Set Up a Chosen Day and Other Strategies
Establishing traditions specific to your adoption are critical in helping your child feel bonded to your family. Just what those traditions are should be dictated by your particular circumstances — the placement age of your child, your status as a single or partnered parent, and attitudes of your extended family members.
Consider setting aside a specific day each year to celebrate when your child first entered your home, the adoption was finalized, or other occasion unique to your child. Families call this day Chosen Day, Gotcha Day, Our Special Day, The Placement Ceremony, or other descriptive names. This is a special day like a birthday, but it's more significant. A birthday is a day to celebrate the child; this kind of day is a day to celebrate your bond together.
Examples of Chosen or Placement Day Activities
Your agency may host the initial placement ceremony, when you can take pictures and memorialize the event. You may want to write up something that describes your feelings that can be preserved in your child's life book or memory box. Some families sing hymns or songs or read scriptures.

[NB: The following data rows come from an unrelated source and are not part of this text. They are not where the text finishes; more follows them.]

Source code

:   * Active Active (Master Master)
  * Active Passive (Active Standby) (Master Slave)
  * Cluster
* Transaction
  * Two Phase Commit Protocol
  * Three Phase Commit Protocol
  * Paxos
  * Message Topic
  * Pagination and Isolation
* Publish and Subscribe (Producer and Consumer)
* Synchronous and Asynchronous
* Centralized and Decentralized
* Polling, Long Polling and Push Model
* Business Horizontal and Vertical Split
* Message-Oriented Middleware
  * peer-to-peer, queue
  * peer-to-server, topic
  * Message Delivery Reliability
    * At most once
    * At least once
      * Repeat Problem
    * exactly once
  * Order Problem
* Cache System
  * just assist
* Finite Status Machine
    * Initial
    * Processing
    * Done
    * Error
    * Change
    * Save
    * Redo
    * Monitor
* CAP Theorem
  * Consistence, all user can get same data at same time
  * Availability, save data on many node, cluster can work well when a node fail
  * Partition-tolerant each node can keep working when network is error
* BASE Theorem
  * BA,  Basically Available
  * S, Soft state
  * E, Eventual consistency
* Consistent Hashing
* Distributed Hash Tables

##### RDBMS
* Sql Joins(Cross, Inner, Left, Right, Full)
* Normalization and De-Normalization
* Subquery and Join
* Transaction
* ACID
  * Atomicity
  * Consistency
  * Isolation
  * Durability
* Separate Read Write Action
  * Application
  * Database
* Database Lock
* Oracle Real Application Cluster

After the actual ceremony, it's often nice to have refreshments or go to lunch or dinner as a group. Some families host an open house or friends do the honors. There are no hard and fast rules — just do what feels right to you and your family. Your child may get it mixed up with her birthday when she's younger, but that's okay. Two birthdays are something to be treasured!
Essential
One family described setting up a table with a unity candle. Their new son lit one candle and the mom and dad lit another during the ceremony. Then the parents, the two siblings, and the son used their candles to light the center candle together to signify the joining of their lives.
Older children should be involved in planning the placement ceremony or celebration. Let them pick out the food, make up the guest list, and help prepare the invitations. The guest list should include all of her new family members, as well as teachers, social workers, foster parents, birth family members (if appropriate and within the adoption guidelines), therapists or others she wants to witness the event.
If you give your child gifts on this day, consider gifts that reflect you and your family. Find things that you can use to express a reminder of your permanent commitment.